观点英国政治

Britain’s mighty Treasury needs to change

Growth must be given the same importance as scrutiny over spending

Few finance ministries yield as much influence over national affairs as Britain’s. Many advanced economies split responsibilities for tax, spending, and economic growth across departments, but His Majesty’s Treasury has all of these in its domain. This power has made it an easy scapegoat. In recent years its bean counters have been accused of imposing austerity after the financial crisis, and then spending wastefully during the pandemic.

Much of the blame is misguided. Politicians ultimately set the fiscal rules and policy agenda, not Treasury civil servants. In fact, a strong finance ministry is a feature, not a bug, of a well-functioning state. It needs to impose discipline on government spending to counter politicians’ predilection to overspend. Co-ordination is also needed as individual departments struggle to weigh their needs against broader government objectives. Still, some criticism of the Treasury is fair and calls for reform are justified. With significant, and often contrasting, economic objectives it struggles to get the balance right.

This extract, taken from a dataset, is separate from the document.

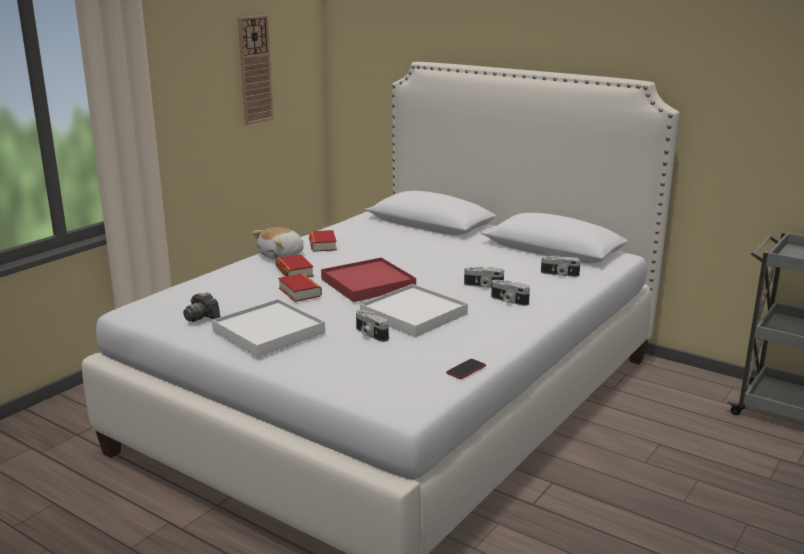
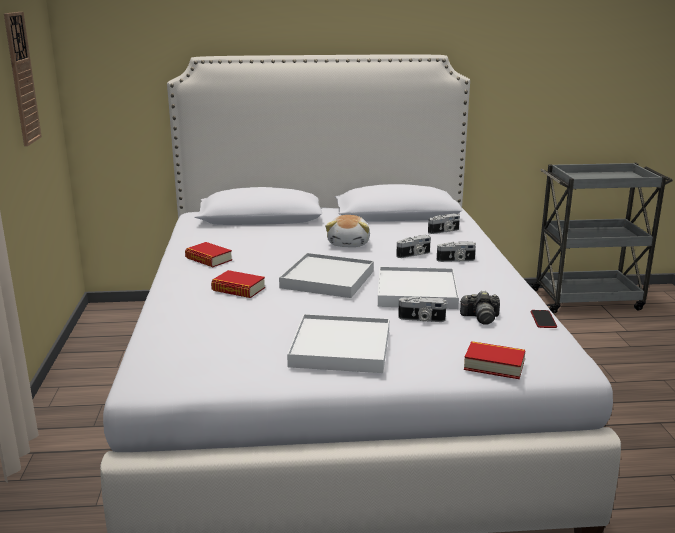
camera: 40 degrees left, 0 degrees up
(201, 317) = (246, 358): camera -> camera (480, 318)
(282, 256) = (191, 279): plush toy -> plush toy (349, 243)
(300, 292) = (289, 304): book -> book (494, 365)
(368, 283) = (328, 279): red tray -> white tray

First, the Treasury’s growth mandate can often be usurped by its drive to make the books balance and ensure taxpayers receive value for money. This has been called “Treasury brain”: an overemphasis on near-term costs and benefits, and a hesitancy towards ambitious proposals that only pay off in the future. Insiders say the Treasury initially opposed an extension of the London Underground to Canary Wharf in the early 1990s — a project that ultimately ended up supporting the growth of London’s financial district.